For a long time, T. equi and B. caballi were considered specific to their hosts. However, both parasites were recently identified in clinically healthy dromedaries by PCR, in Jordan (Qablan et al., 2012). Both were also detected in a dog in Croatia in 2009 (Beck et al., 2009). In France, in 2010, Fritz et al. analyzed 166 dogs; 31 were infected by T. equi and one by B. caballi (Fritz, 2010). Finally, Babesia canis, Babesia rossi and Babesia capreoli were recently reported to infect also horses (Fritz, 2010; Zanet et al., 2017).

Piroplasmosis is a typical zoonotic vector-borne infection (Schnittger et al., 2012). However, T. equi and B. caballi are not considered to infect humans (Maslin et al., 2004). Ticks and iatrogenic blood transfers are efficient modes of transmission in equids (Ueti et al., 2005). More than 21 tick species, mainly hard ticks, are associated with the transmission of these parasites. Co-infections are frequently reported in Equidae, often associated with co-infestation by tick species of the genera Dermacentor, Hyalomma and Rhipicephalus, (Tamzali, 2013). Babesia and Theileria exhibit different ecological relationships with their vectors and hosts. The reservoirs of Babesia include chronically infected animals and ticks (Yabsley and Shock, 2013). Infected ticks are able to transovarial and transstadial transmission of B. caballi from female ticks to its offspring. In contrast, Theileria are only transmitted transtadially (Ueti et al., 2005). Besides, Equidae are the primary reservoirs of Theileria.

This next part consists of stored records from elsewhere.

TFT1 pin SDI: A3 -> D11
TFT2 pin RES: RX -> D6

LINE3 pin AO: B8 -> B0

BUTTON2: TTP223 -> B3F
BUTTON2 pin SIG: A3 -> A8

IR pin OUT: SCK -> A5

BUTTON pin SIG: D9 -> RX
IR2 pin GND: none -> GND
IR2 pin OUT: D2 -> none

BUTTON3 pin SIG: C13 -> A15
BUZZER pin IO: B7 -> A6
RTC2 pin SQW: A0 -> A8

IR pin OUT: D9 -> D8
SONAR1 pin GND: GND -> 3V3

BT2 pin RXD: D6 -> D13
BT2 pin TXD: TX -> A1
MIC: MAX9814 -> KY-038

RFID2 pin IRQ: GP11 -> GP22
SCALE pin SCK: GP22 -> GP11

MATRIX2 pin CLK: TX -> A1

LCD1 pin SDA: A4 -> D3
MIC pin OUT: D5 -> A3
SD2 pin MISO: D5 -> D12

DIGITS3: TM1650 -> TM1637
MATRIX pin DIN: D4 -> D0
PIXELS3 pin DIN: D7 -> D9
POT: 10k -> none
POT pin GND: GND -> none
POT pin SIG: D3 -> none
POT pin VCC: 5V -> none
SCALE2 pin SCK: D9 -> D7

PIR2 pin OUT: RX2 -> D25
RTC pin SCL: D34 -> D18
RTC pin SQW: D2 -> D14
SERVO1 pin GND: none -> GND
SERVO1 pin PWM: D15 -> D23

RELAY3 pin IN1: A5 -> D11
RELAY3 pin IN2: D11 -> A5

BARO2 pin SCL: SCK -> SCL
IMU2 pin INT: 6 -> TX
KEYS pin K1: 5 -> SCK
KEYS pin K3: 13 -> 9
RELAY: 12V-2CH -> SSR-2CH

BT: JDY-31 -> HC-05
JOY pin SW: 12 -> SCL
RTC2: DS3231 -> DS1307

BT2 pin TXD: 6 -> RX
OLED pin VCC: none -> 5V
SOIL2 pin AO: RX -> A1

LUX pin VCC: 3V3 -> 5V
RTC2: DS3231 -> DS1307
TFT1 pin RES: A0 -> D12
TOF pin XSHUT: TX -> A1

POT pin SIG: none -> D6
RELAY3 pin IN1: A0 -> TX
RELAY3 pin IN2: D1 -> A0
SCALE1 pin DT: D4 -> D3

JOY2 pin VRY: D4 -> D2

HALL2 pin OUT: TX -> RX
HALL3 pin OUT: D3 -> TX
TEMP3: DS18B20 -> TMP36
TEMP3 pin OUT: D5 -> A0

Clinical signs of equine piroplasmosis are similar for both parasites (Tamzali, 2013).They occur after transmission within 10–30 days for B. caballi and 12–19 days for T. equi(de Waal, 1992). In endemic areas, most of infected horses are asymptomatic carriers with low level of parasitaemia. In case of concurrent disease or stress, they may develop clinical equine piroplasmosis (Allsopp et al., 2007). Acute forms of equine piroplasmosis can include fever (over 40 °C), sweating, congested mucous membranes, limb and supraorbital edema, icterus, anorexia, tachypnoea, tachycardia, anemia, and occasionally petechiae or ecchymoses (Tamzali, 2013). Death may occur in severe cases.

In this study, our aim was to develop sensitive and specific molecular tools able to potentially detect all piroplasm species and to analyze their phylogeny, in order to perform an epidemiological study on Equidae from sub-Saharan Africa and France.